Just three months after Maven’s public launch, Kenneth Stanley — the former OpenAI researcher who co-founded the social media platform designed to facilitate serendipitous interactions — is stepping down.
Stanley posted on Maven and X that despite enthusiastic responses to the platform’s launch, Maven “could not achieve the kind of growth curve that investors want to see to justify increasing investment, and there is likely still a missing ingredient for that kind of growth.”
In order to extend Maven’s runway, Stanley and one of his co-founders, Blas Moros, decided to pursue other opportunities. Jimmy Secretan, Maven’s chief technology officer, told TechCrunch the company has a few months’ worth of runway left.
“We did what we did because it was a way of becoming very efficient and more of a tight ship,” Stanley told TechCrunch in a phone interview. “I would have preferred to get funding and stay on, but this does allow us to survive and fight another day. A lot of people think it’s a good cause, so I thought we should preserve the cause and keep it going.”
On social media, Stanley honed in on this point, saying that the internet needs something like Maven, “something to take us away from the endless convergent popularity contest and closer to serendipity.”
Secretan will stay on in his role as chief technology officer to drive product innovation and next steps. The founders decided that Secretan would be the obvious choice to stay on because he was the one who built most of the app.
Maven soft-launched in January, and TechCrunch covered the platform’s public debut in May.
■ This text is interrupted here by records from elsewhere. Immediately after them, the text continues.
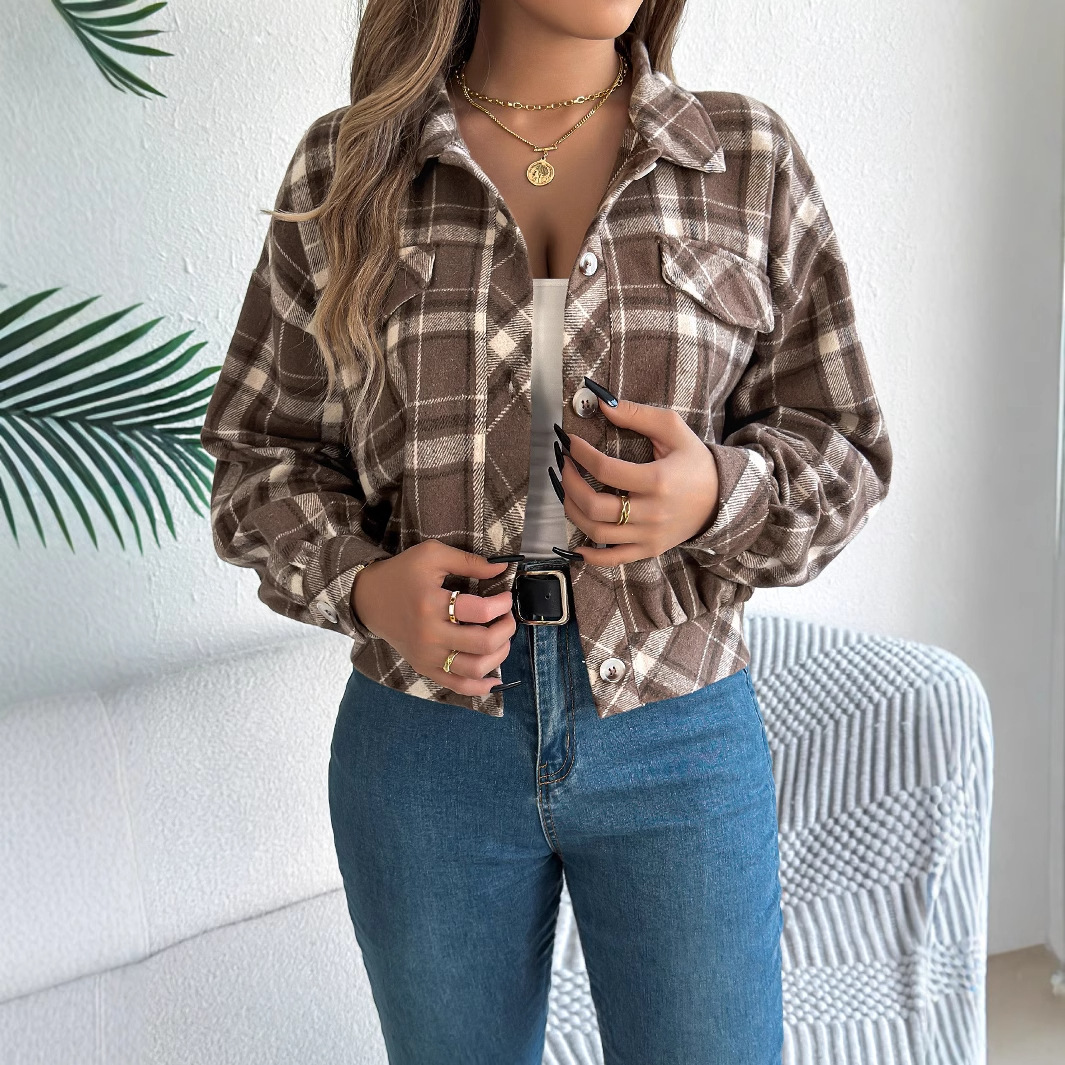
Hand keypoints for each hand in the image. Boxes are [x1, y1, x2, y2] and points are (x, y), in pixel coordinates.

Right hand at [350, 541, 516, 695]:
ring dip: (499, 654)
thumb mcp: (432, 554)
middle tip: (507, 617)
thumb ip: (469, 561)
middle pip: (483, 643)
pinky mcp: (425, 668)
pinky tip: (495, 678)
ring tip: (501, 638)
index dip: (502, 604)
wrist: (369, 599)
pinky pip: (458, 686)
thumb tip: (502, 567)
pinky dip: (480, 687)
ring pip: (475, 668)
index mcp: (431, 604)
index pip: (480, 611)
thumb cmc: (403, 573)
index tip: (506, 597)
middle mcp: (430, 635)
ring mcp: (427, 656)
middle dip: (506, 629)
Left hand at [556, 397, 720, 565]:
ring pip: (597, 532)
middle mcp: (652, 512)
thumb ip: (638, 415)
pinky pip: (613, 559)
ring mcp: (649, 535)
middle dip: (570, 484)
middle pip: (595, 506)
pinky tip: (577, 544)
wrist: (722, 498)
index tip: (569, 443)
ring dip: (572, 512)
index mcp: (657, 480)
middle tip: (564, 467)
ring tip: (567, 492)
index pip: (605, 470)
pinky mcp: (650, 550)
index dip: (580, 455)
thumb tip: (602, 404)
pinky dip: (591, 555)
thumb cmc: (695, 461)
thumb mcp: (673, 429)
Twitter co-founder Ev Williams and OpenAI CEO Sam Altman are among Maven’s backers, who contributed to a $2 million seed round in 2023. Stanley told TechCrunch at the time that the two tech leaders invested in Maven because they believed in its mission of helping people increase their chances of serendipity.
Whether Maven could raise more funds or attract the user base necessary to grow on this mission was always an open question. Maven allows people to follow and connect with topics they find interesting — from neuroscience to parenting — but there are no likes, upvotes, retweets, follows or ways to amplify content to the masses. While those features of social media arguably make it more toxic, they also keep users engaged.
When Stanley spoke to TechCrunch in May, he mused about possible paths to monetization to attract more investors, such as a subscription model or advertising.
Secretan told TechCrunch that Maven would need to grow its user base before looking to monetize.
“At Maven, we were very good at getting people into deep conversations about really interesting things and especially unexpected, surprising interests,” Secretan told TechCrunch. “Part of the problem is that those kind of deep conversations where we excel tend not to be very viral …they make growth a little bit harder because they’re hard to share.”
Following the co-founder’s exit, Maven will bring on product design help on a contract basis to maintain that philosophy while also attracting more users.
“We’re not just sort of taking the easy way out and drowning the feed with just the most popular and lowest common denominator stuff,” said Secretan. “So I think there is a way to thread that needle.”
The founder also mentioned that Maven created a spinoff app called Ryff that uses generative AI art to help users follow their interests and explore new spaces.
Stanley told TechCrunch he’s looking toward “new opportunities” and is ultimately “excited to think about AI again.” He noted that what he does next might have a connection to “open-endedness,” an area of AI research that looks at algorithms that are designed to constantly invent and solve new tasks. Stanley has described the concept as an antidote to optimization, where AI is given an outcome to achieve and must find the path to getting there.